BTW, is the headline, "Trial Blazers win streak hits a dozen", supposed to be "Trial"? on NBA.com. I thought we'd kicked the jailblazer image...

And good job Beavs, _somehow_ you won...


----------



## Driew (Oct 20, 2007)

For those of you upset at Roy not playing in the second quarter: Roy played the entire second half.  That is why Nate held him out so that he could get a nice rest in the second and start the second half refreshed and worry free about fouls.


----------



## mook (Dec 31, 2002)

it really felt like a game where they stayed close for three quarters and then just watched Minnesota implode. Jefferson was scoring at will and they the Twolves just forgot about trying to isolate him. we did a better job of denying him the ball, but mostly it was just bad offense on their part. 
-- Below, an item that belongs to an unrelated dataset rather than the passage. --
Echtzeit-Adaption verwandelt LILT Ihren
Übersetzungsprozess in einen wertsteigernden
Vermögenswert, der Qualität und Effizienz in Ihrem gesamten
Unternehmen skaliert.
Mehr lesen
Minnesota played like the youngest team in the league. complete lack of composure. that Portland didn't is a credit to the team.


----------



## knicksfan89 (Jan 6, 2005)

yes sir 12 straight wins folks and rip city is defietnely back a season early


----------



## southnc (Dec 15, 2005)

Too bad - the Nuggets just pulled out a gutty win against the Warriors, but OOOOOOTah lost to the Lakers and have fallen further back.


----------



## yuyuza1 (May 24, 2006)

I take back my criticism of Nate. Good coaching, tonight.


----------



## LameR (Jan 4, 2004)

Another great win. Had some tough times, but pulled it out...and without even needing Travis to step up big. They were out of tickets to Sunday's game before the game. I'll be partying it up on the couch though haha.

So Hap...Beavers? Really?

Thoughts about this game:

Roy is clutch.

NathanLane is the man.

Aldridge played well, if it's from his post-game practicing last time, awesome. If not, then at least he's got great work ethic.

Blake and Jack both stepped up at different points, and that was huge.

Outlaw makes plays that don't necessarily show up on the box score.

I don't know why Webster doesn't play much late, but it's been working so I won't question it.

What the crap got into McCants?

Jefferson is better than I expected.


----------



## alext42083 (Nov 7, 2003)

Wonder what Blake's doing on this first photo?


----------



## alext42083 (Nov 7, 2003)




----------



## LameR (Jan 4, 2004)

alext42083 said:


>


Where do you get these?


----------



## wastro (Dec 19, 2004)

Those photos are available in the Blazers team photo galleries on Yahoo! and ESPN.com.


----------



## Zybot (Jul 22, 2004)

yakbladder said:


> Roy with yet another sweet cross-over. Just left the guy in the dust...


That double cross-over on Jaric was just sick. I think last year Roy probably would have gotten called for palming on that move, but not this year.


----------



## It's_GO_Time (Oct 13, 2005)

Going to the mountain today but thought I would throw some quick thoughts from the game:

-12 in a row . . . awesome

-as I start looking at this team as a plyoff team (should I allow myself to buy into that yet . . . I've been hurt before so I have walls :biggrin, I start to analyze this team with a different perspective

-What Barkley said about this team has some truth . . . this team is mostly an outside shooting team. Roy and Jack will drive on occasion and Dridge had a couple of moves in the key that I remember, but overall this team needs more of an inside game . .. to quote Barkley (alright I must not have any independent thoughts in the early morning to be quoting Barkley) "they don't get enough easy baskets"

-whatever happen to this team being a fastbreak team . . . haven't looked at the stats but I didn't get the impression the Blazers were looking to push the ball after each T-pup miss.

-crowd didn't seem as into this game as the past few I have been to

-12 in a row . . . awesome

Fun times to be looking at this team with a whole new perspective . . . make it 50 in a row and I'm thinking they may actually be a playoff team (see my walls are not impenetrable)


----------